Using item features to calibrate educational test items: Comparing artificial intelligence and classical approaches
DOI:
https://doi.org/10.55284/ajel.v10i2.1543Keywords:
Artificial intelligence, Educational testing, Item response theory, Large language models, Test development, Validity.Abstract
Educational test items are typically calibrated onto a score scale using item response theory (IRT). This approach requires administering the items to hundreds of test takers to characterize their difficulty. For educational tests designed for criterion-referenced purposes, characterizing item difficulty in this way presents two problems: one theoretical, the other practical. Theoretically, tests designed to provide criterion-referenced information should report test takers’ performance with respect to the knowledge and skills they have mastered, rather than on how well they performed relative to others. The traditional IRT calibration approach expresses item difficulty on a scale determined solely by test takers’ performance on the items. Practically, the traditional IRT approach requires large numbers of test takers, who are not always available and who are not always motivated to do well.
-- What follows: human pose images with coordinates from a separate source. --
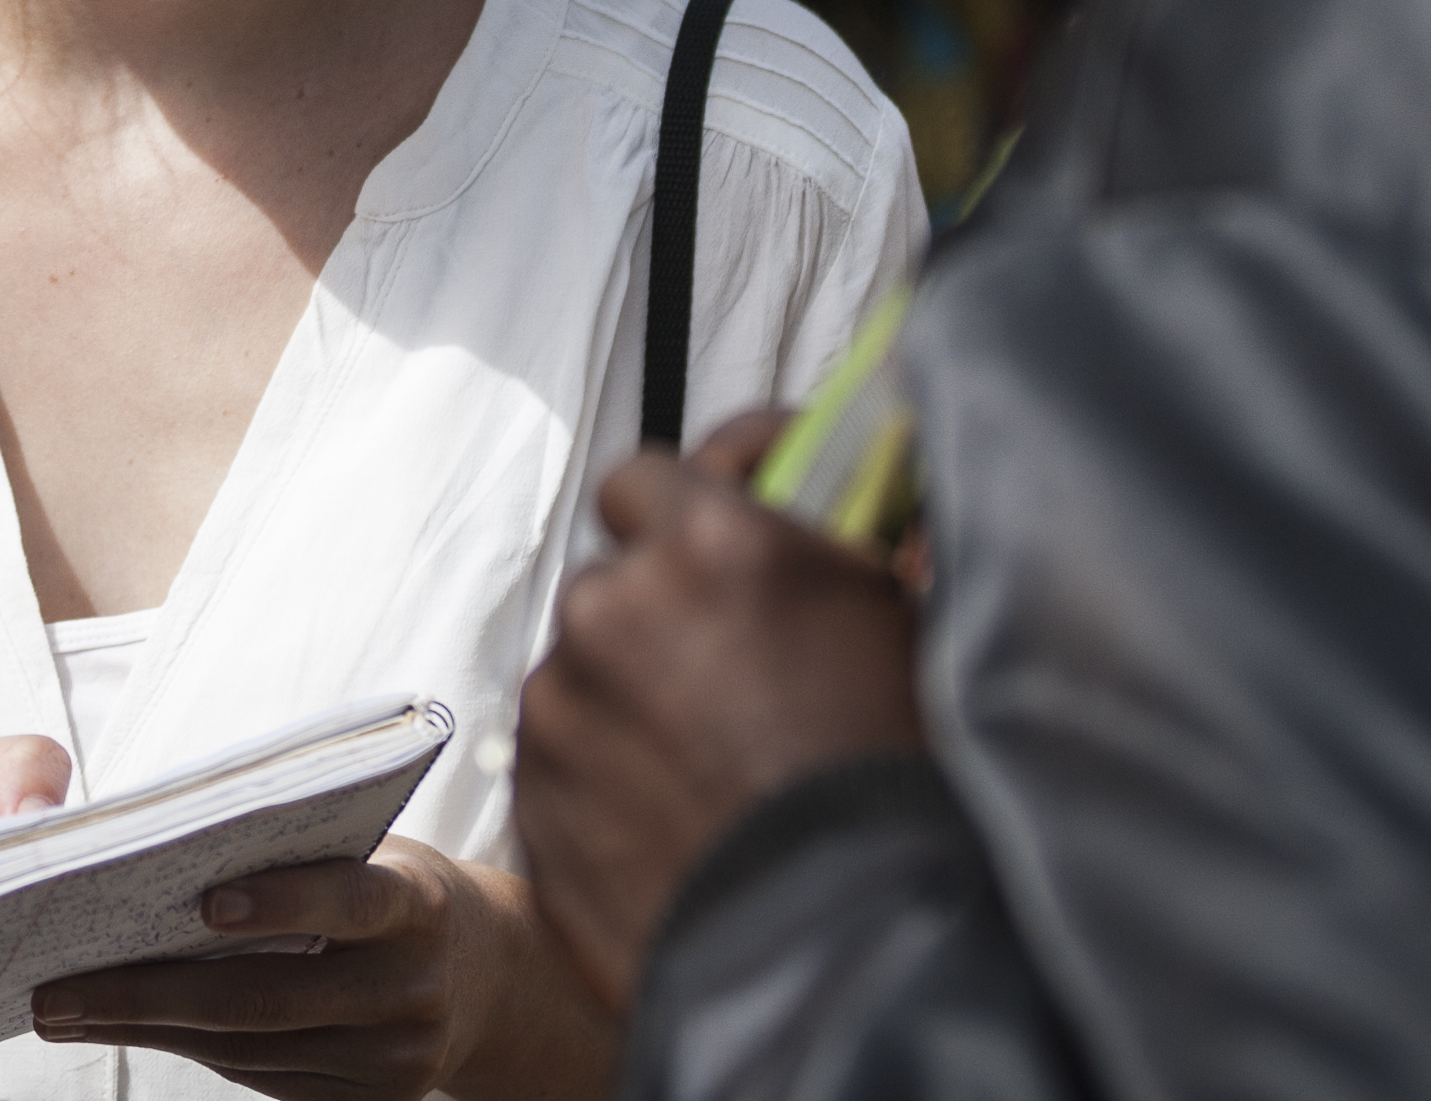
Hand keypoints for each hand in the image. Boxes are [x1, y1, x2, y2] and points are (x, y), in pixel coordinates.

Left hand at [32, 840, 607, 1100]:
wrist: (484, 978)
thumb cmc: (395, 889)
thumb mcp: (373, 853)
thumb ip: (298, 857)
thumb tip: (164, 866)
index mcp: (418, 905)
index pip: (350, 900)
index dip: (282, 900)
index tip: (201, 902)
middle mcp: (411, 990)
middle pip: (269, 999)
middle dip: (149, 994)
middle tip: (57, 989)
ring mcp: (395, 1060)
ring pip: (249, 1048)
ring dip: (148, 1028)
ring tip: (67, 1009)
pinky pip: (262, 1077)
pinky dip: (190, 1048)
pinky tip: (131, 1025)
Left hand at [516, 405, 925, 1007]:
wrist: (844, 950)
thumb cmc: (890, 792)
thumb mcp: (897, 624)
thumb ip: (826, 547)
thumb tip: (817, 499)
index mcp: (709, 543)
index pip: (648, 479)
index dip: (678, 517)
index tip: (703, 544)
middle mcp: (615, 608)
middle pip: (612, 584)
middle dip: (660, 620)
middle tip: (729, 680)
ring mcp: (561, 707)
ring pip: (579, 678)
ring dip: (626, 704)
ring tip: (709, 770)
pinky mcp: (533, 799)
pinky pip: (558, 764)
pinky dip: (600, 782)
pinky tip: (672, 820)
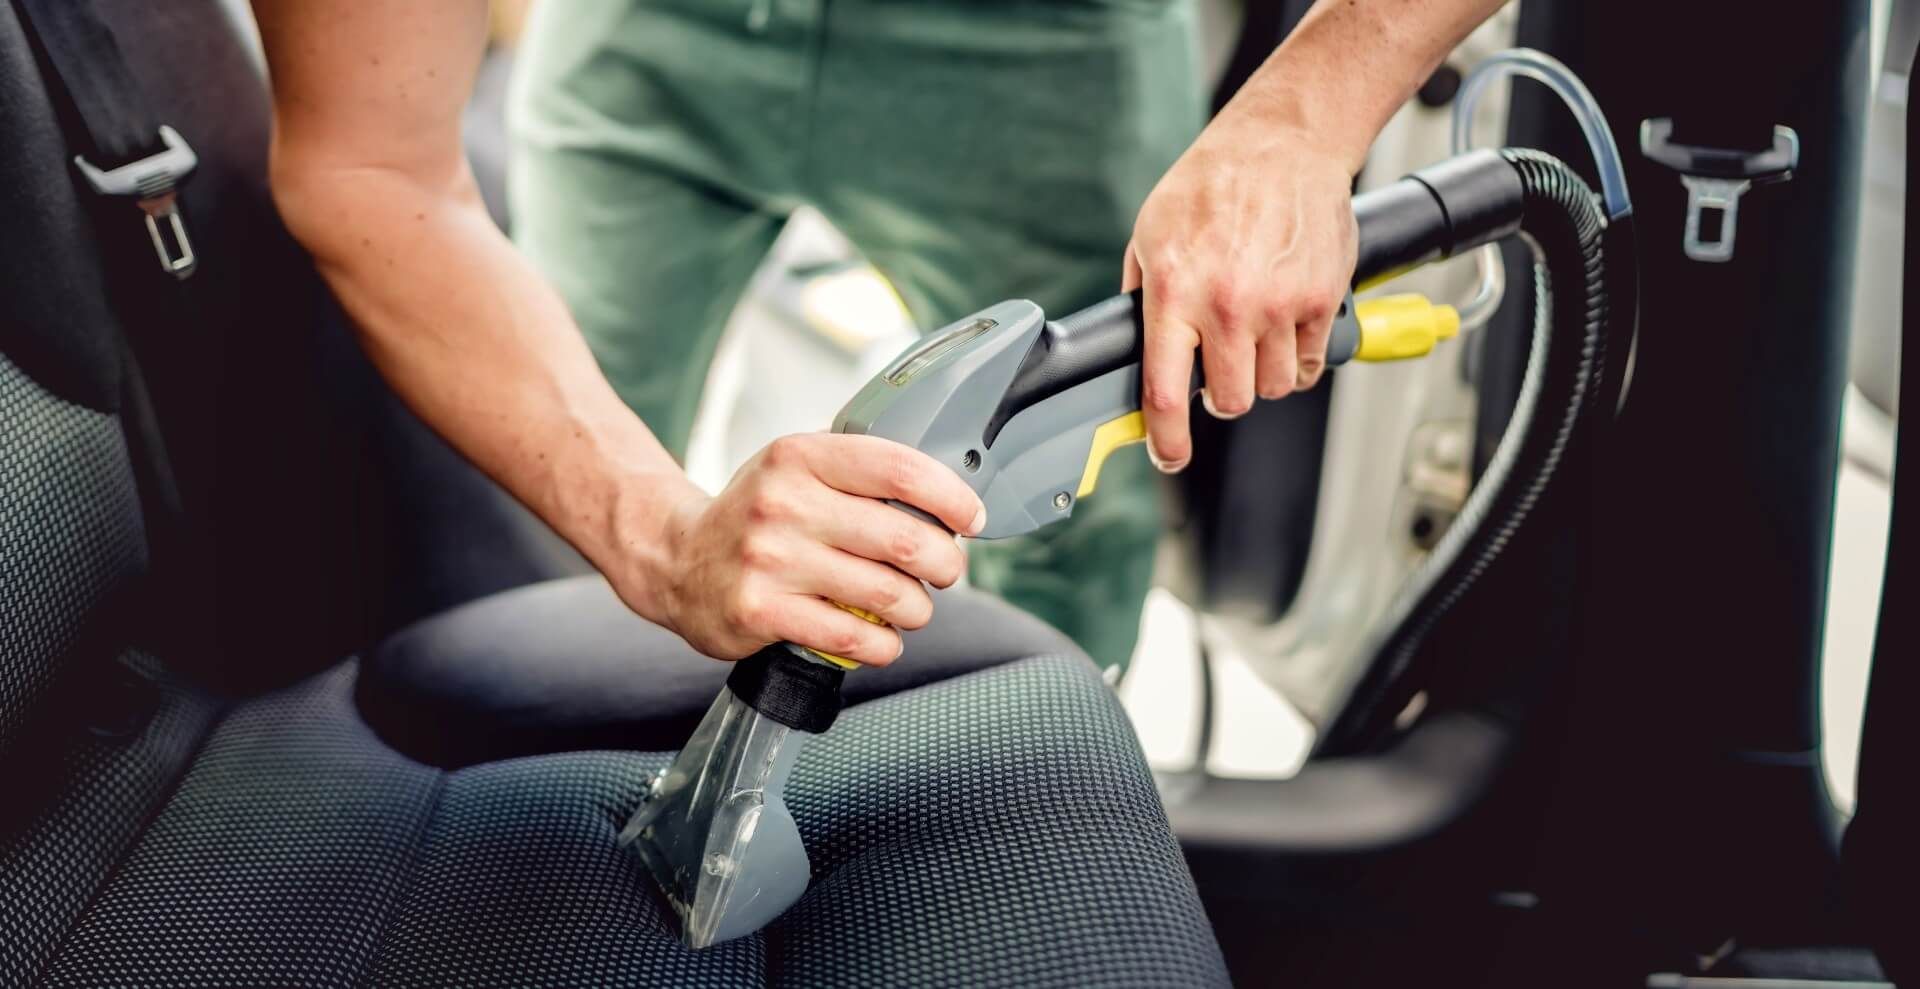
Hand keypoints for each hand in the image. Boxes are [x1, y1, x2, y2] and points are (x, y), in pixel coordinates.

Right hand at [637, 433, 985, 666]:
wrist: (676, 559)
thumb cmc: (757, 515)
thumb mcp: (798, 471)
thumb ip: (860, 477)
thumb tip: (948, 504)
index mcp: (800, 457)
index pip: (900, 469)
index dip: (952, 498)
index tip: (972, 520)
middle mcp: (783, 502)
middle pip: (903, 538)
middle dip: (944, 563)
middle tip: (946, 572)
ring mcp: (769, 558)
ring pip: (886, 594)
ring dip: (917, 609)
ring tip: (913, 608)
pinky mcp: (759, 611)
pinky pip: (851, 637)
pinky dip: (882, 646)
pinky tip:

In this study, we use the construct-relevant features of test items to characterize their difficulty. In one approach, we code the item features; two other approaches are based on artificial intelligence (chain-of-thought prompting and LLM finetuning). The results indicate the coding and LLM finetuning approaches reflect the difficulty parameters calibrated using IRT, accounting for approximately 60% of the variation. These results suggest educational test items can be calibrated using construct-relevant features of the items, rather than only administering them to samples of test takers. Implications for future research and practice in this area are discussed.